Render each line of the records below as one string in a JSON list, omitting blank lines.

<<<<

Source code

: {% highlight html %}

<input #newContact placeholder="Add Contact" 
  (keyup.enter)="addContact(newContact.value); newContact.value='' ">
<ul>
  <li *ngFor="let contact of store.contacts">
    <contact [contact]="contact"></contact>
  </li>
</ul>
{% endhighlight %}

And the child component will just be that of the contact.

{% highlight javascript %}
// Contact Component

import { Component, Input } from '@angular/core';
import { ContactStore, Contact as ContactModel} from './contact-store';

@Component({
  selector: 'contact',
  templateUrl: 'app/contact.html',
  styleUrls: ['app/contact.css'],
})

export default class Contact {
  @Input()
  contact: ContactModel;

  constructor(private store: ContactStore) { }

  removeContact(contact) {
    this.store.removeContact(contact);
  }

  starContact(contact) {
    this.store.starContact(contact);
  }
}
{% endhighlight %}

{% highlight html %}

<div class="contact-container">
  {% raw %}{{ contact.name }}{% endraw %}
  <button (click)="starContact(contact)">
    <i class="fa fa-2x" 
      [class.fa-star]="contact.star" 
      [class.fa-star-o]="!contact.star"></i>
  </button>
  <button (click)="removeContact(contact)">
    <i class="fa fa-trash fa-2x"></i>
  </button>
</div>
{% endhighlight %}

>>>>

◆ **ANSWER TO THIS PROBLEM**:
[
  "Source code",
  ": {% highlight html %}",
  "<input #newContact placeholder=\"Add Contact\" ",
  "  (keyup.enter)=\"addContact(newContact.value); newContact.value='' \">",
  "<ul>",
  "  <li *ngFor=\"let contact of store.contacts\">",
  "    <contact [contact]=\"contact\"></contact>",
  "  </li>",
  "</ul>",
  "{% endhighlight %}",
  "And the child component will just be that of the contact.",
  "{% highlight javascript %}",
  "// Contact Component",
  "import { Component, Input } from '@angular/core';",
  "import { ContactStore, Contact as ContactModel} from './contact-store';",
  "@Component({",
  "  selector: 'contact',",
  "  templateUrl: 'app/contact.html',",
  "  styleUrls: ['app/contact.css'],",
  "})",
  "export default class Contact {",
  "  @Input()",
  "  contact: ContactModel;",
  "  constructor(private store: ContactStore) { }",
  "  removeContact(contact) {",
  "    this.store.removeContact(contact);",
  "  }",
  "  starContact(contact) {",
  "    this.store.starContact(contact);",
  "  }",
  "}",
  "{% endhighlight %}",
  "{% highlight html %}",
  "<div class=\"contact-container\">",
  "  {% raw %}{{ contact.name }}{% endraw %}",
  "  <button (click)=\"starContact(contact)\">",
  "    <i class=\"fa fa-2x\" ",
  "      [class.fa-star]=\"contact.star\" ",
  "      [class.fa-star-o]=\"!contact.star\"></i>",
  "  </button>",
  "  <button (click)=\"removeContact(contact)\">",
  "    <i class=\"fa fa-trash fa-2x\"></i>",
  "  </button>",
  "</div>",
  "{% endhighlight %}"
]